Holmerkollen was the name of a house in South Beach Road, Ardrossan.

  

ARDROSSAN TOWN COUNCIL

At the monthly meeting of Ardrossan Town Council, Doctor Allan, medical officer, reported that for the year ending 31 December 1915, the births registered numbered 175, which was equal to a birth rate of 27.3 per 1000 of the population.  The deaths numbered 110, equal to a death rate of 16.1 per 1000 of the population, as against a rate of 11.3 for 1914. The death rate for 1915 was the highest recorded for many years.  The infantile mortality rate was 10.7 per 1000 births.

                Glasgow Herald, 22 April 1916

 

WAR CASUALTY

Mr Walker, 1 Church Place, Ardrossan, has received intimation that his son, Archibald Walker, Gordon Highlanders, has been killed in action.
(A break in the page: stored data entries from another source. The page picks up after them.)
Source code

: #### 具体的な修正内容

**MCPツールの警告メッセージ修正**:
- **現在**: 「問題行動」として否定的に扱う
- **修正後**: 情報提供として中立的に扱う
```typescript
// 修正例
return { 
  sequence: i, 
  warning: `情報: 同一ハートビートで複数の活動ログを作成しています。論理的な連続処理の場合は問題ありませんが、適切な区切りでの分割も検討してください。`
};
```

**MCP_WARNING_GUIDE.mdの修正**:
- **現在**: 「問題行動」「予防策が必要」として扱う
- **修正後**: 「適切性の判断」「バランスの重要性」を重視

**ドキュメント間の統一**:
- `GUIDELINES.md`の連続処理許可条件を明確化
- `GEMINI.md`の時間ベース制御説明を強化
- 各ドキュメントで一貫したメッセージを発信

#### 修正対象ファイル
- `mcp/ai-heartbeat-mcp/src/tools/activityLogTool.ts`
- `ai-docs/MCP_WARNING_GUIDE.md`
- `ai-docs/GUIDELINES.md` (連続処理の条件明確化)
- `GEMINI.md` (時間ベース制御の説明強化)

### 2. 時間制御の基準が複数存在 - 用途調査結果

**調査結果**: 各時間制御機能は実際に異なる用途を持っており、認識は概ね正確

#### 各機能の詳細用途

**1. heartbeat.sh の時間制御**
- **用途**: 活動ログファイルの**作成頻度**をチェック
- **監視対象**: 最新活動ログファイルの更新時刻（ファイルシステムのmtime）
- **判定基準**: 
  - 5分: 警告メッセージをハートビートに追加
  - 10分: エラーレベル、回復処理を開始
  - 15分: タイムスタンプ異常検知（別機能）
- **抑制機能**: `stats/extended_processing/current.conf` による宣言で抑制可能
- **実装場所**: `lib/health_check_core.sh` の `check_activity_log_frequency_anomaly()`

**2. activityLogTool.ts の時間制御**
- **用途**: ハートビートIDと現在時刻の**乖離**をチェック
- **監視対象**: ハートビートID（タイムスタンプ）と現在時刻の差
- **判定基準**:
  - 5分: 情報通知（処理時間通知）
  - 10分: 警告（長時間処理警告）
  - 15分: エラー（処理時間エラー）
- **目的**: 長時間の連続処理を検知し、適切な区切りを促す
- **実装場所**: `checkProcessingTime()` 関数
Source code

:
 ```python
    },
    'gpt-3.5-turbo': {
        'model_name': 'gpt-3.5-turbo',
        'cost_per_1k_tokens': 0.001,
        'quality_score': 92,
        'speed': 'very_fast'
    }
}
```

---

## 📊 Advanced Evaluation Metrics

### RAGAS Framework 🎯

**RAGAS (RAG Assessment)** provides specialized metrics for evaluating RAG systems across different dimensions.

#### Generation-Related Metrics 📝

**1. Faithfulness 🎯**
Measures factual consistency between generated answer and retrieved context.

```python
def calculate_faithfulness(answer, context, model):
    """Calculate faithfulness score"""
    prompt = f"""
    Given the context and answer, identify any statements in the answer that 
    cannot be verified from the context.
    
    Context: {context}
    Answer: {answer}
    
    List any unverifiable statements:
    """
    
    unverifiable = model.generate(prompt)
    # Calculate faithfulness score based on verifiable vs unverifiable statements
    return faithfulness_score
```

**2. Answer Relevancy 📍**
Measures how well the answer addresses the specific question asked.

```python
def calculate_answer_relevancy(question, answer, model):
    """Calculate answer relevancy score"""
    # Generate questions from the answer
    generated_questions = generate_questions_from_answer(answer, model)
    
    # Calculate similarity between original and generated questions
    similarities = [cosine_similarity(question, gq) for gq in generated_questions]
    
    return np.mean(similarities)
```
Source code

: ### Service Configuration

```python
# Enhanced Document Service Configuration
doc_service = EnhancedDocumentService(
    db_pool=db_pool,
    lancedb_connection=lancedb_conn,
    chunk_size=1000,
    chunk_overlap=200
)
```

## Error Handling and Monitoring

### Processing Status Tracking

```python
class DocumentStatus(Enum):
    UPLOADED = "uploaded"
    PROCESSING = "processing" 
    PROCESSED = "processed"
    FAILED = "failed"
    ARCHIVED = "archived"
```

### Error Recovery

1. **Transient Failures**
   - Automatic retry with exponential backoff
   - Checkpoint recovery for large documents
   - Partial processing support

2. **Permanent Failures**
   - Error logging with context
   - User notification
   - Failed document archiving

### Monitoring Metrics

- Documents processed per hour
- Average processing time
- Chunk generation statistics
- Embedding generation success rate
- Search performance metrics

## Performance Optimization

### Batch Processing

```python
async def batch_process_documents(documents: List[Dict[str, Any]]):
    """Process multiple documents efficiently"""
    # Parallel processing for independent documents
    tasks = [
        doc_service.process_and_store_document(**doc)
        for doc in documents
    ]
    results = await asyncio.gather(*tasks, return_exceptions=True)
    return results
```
Private Walker, who was an apprentice engineer, enlisted in October 1914.

                Glasgow Herald, 26 April 1916
 

A GIFT TO MUSSELBURGH

Musselburgh Town Council last night accepted the proffered gift by Mr G L Bailey, Ardrossan, of the presentation portrait in oils of Town Clerk Thomson of Musselburgh who held office between 1813 and 1844.  The donor’s late father, Mr James Lambert Bailey, solicitor and bank agent, Ardrossan, had been apprentice with Town Clerk Thomson.

                Glasgow Herald, 10 May 1916

 

WAR CASUALTY - MR T CARTMELL, LANCASHIRE FUSILIERS

Information has been received by friends in Ardrossan that Second Lieutenant Thomas Cartmell, Lancashire Fusiliers, has died from wounds received in action.  Lieutenant Cartmell, prior to joining the army, was engaged in the Customs Department at Ardrossan. He was also at one time in the Grangemouth collection and for a brief period stationed in Glasgow. He was a member of the Civil Service Rifles and was called up in August, 1914. He saw a considerable amount of service in France and was twice wounded. At the beginning of this year, he was recommended for a commission and was gazetted to the Lancashire Fusiliers.  He was a native of St Annes-on-Sea, Lancashire, where his parents reside.

                Glasgow Herald, 13 May 1916

 

DROWNING

A body floating in Eglinton Dock, Ardrossan, has been identified as that of William Watt, smelter worker, Harbour Street, Irvine.  He had in his possession a ticket for Belfast and it is assumed he fell into the dock while making for the steamer.

                Glasgow Herald, 27 June 1916

 

CORRECTION

It has been ascertained that the correct name and designation of the man drowned at Ardrosssan Harbour was William Kelso, labourer, Irvine.